DEEP EUTECTIC SOLVENTS: PROMISING MEDIA FOR ADVANCED HYDROMETALLURGICAL PROCESSES FOR ACTINIDES SEPARATION

Deep eutectic solvents (DESs) have emerged as an interesting type of neoteric solvents and have shown their usefulness as environmentally benign sustainable alternative to the conventional organic solvents [1]. DESs are eutectic mixtures of Lewis and Brönsted acids and bases, which can contain a variety of anionic and cationic species [2]. The use of DESs in chemical synthesis and chemical processes stems from their characteristics of green and inexpensive solvents, biodegradable, catalytic activity in some cases. Their simple preparation and the quantitative yields render DESs attractive for academic and industrial research [1]. In particular, DESs have extensive applications in the extraction and separation of a wide range of analytes. In this communication we reports on the use of some newly synthesized DESs as innovative alternative to the recently proposed imidazolium based ionic liquids (ILs) for processing nuclear waste [3]. To this purpose, new DESs choline acetate-based products, designed in accordance with the CHON rule, were synthesized and fully characterized (HR-MAS NMR, FT-IR and DSC). The new DESs were checked as co-solvents in liquid-liquid extraction tests simulating hydrometallurgical processes for the recovery of minor actinides from the Plutonium and URanium EXtraction (PUREX) raffinate.
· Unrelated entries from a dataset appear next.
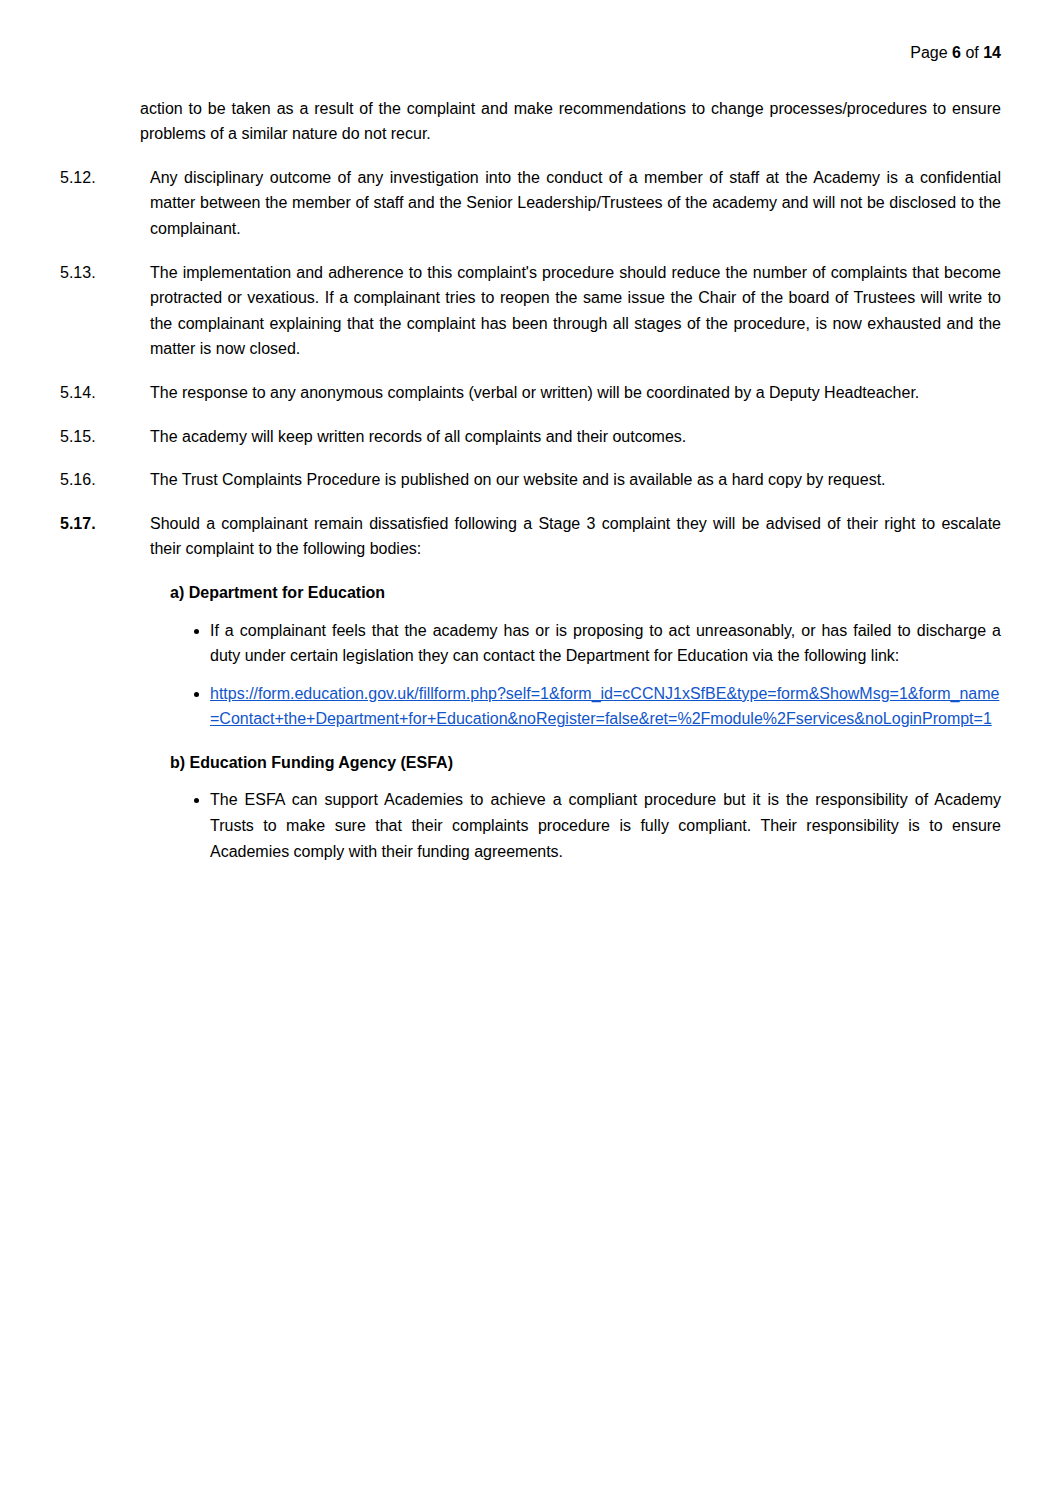Page 6 of 14
action to be taken as a result of the complaint and make recommendations to change processes/procedures to ensure problems of a similar nature do not recur.
5.12.
Any disciplinary outcome of any investigation into the conduct of a member of staff at the Academy is a confidential matter between the member of staff and the Senior Leadership/Trustees of the academy and will not be disclosed to the complainant.
5.13.
The implementation and adherence to this complaint's procedure should reduce the number of complaints that become protracted or vexatious. If a complainant tries to reopen the same issue the Chair of the board of Trustees will write to the complainant explaining that the complaint has been through all stages of the procedure, is now exhausted and the matter is now closed.
5.14.
The response to any anonymous complaints (verbal or written) will be coordinated by a Deputy Headteacher.
5.15.
The academy will keep written records of all complaints and their outcomes.
5.16.
The Trust Complaints Procedure is published on our website and is available as a hard copy by request.
5.17.
Should a complainant remain dissatisfied following a Stage 3 complaint they will be advised of their right to escalate their complaint to the following bodies:
a) Department for Education
If a complainant feels that the academy has or is proposing to act unreasonably, or has failed to discharge a duty under certain legislation they can contact the Department for Education via the following link:
https://form.education.gov.uk/fillform.php?self=1&form_id=cCCNJ1xSfBE&type=form&ShowMsg=1&form_name=Contact+the+Department+for+Education&noRegister=false&ret=%2Fmodule%2Fservices&noLoginPrompt=1
b) Education Funding Agency (ESFA)
The ESFA can support Academies to achieve a compliant procedure but it is the responsibility of Academy Trusts to make sure that their complaints procedure is fully compliant. Their responsibility is to ensure Academies comply with their funding agreements.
In particular, Selective ActiNide EXtraction (SANEX) based processes were considered as reference. Therefore, some preliminary liquid-liquid extractions were performed at controlled temperature (25 ±C) by exploring i) a small library of DESs, ii) different DESs concentrations in the aqueous phase, and iii) different extraction strategies. 241Am(III) and 152Eu(III) were used as representatives of minor actinide and lanthanide families, present in the aqueous feed to be decontaminated. The DES affinity towards actinides and lanthanides and their extraction capability were checked with respect to TODGA, as reference ligand to co-extract Am(III) and Eu(III), and CyMe4-BTBP, as reference ligand to selectively extract Am(III), dissolved in the organic phase. Results, advantages and drawbacks of the use of DESs in advanced partitioning processes are summarized in the present communication.